These are some development notes I took a couple of weeks back while looking at this with limited ARM assembly knowledge. Most of the work is from CreepNT, someone just needs to complete it.
Firstly, there are MTE Intrinsics in arm_acle.h, making the amount of assembly we have to write effectively nil.
Let's talk about improvements!
get_random_tagged_pointer(ptr) can be replaced by __arm_mte_create_random_tag(ptr, 1 << MEM_TAG_FREE). The IRG instruction takes a mask of bits whose position corresponds to the excluded tag as shown in choose_nonexcluded_tag(...). The tag parameter is the previously generated tag (RGSR_EL1.TAG) and offset the result of random tag generation.

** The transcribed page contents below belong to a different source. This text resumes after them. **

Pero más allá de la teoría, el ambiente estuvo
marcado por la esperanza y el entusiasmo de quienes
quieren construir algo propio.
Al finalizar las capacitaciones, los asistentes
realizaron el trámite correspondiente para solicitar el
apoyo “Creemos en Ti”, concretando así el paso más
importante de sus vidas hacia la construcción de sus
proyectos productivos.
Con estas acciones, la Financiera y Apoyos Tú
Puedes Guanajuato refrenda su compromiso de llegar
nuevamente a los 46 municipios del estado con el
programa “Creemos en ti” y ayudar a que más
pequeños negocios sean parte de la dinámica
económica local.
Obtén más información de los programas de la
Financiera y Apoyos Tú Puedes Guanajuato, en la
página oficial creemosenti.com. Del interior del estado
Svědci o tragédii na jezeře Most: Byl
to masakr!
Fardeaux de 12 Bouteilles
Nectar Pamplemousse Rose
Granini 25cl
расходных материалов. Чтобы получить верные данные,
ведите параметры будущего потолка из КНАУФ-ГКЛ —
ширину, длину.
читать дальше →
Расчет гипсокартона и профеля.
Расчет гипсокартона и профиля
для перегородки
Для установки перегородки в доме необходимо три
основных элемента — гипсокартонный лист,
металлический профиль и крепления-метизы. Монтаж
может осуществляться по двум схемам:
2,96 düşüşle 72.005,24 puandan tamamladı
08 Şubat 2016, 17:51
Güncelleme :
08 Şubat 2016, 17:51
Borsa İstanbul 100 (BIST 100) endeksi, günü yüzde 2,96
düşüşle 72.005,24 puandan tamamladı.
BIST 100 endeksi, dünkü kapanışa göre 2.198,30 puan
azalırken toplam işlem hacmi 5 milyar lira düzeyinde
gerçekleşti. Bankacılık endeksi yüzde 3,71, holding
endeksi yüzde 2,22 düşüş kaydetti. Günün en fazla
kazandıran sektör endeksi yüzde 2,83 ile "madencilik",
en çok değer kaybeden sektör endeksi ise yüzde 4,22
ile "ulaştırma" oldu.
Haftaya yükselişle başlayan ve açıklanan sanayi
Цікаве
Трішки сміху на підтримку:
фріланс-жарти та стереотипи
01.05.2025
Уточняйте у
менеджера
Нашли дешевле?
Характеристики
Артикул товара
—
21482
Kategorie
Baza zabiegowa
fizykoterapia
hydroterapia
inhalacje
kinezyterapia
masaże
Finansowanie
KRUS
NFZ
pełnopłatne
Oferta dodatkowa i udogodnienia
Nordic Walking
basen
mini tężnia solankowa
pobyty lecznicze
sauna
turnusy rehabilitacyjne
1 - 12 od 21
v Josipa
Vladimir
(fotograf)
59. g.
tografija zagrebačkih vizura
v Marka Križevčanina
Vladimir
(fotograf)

This also means the do/while loop in get_tagged_pointer can be optimized out to a call to __arm_mte_create_random_tag with a mask of (u64)(1 << MEM_TAG_FREE) | (1 << adj_tag_1) | (1 << adj_tag_2). For previously tagged allocations where we want to increment the tag until it is dissimilar from the adjacent allocations, a while loop seems fine as we're not actually going into the random tag path.
When storing tags over a range, instead of looping STG / STZG, the HWASAN folks have found it faster to do DC GVA / DC GZVA. This is a potential optimization we can explore in the future.
The approach taken by CreepNT when storing the tags in the slab metadata looks pretty nice too. Overall, MTE support seems pretty complete, just missing a few pieces here and there.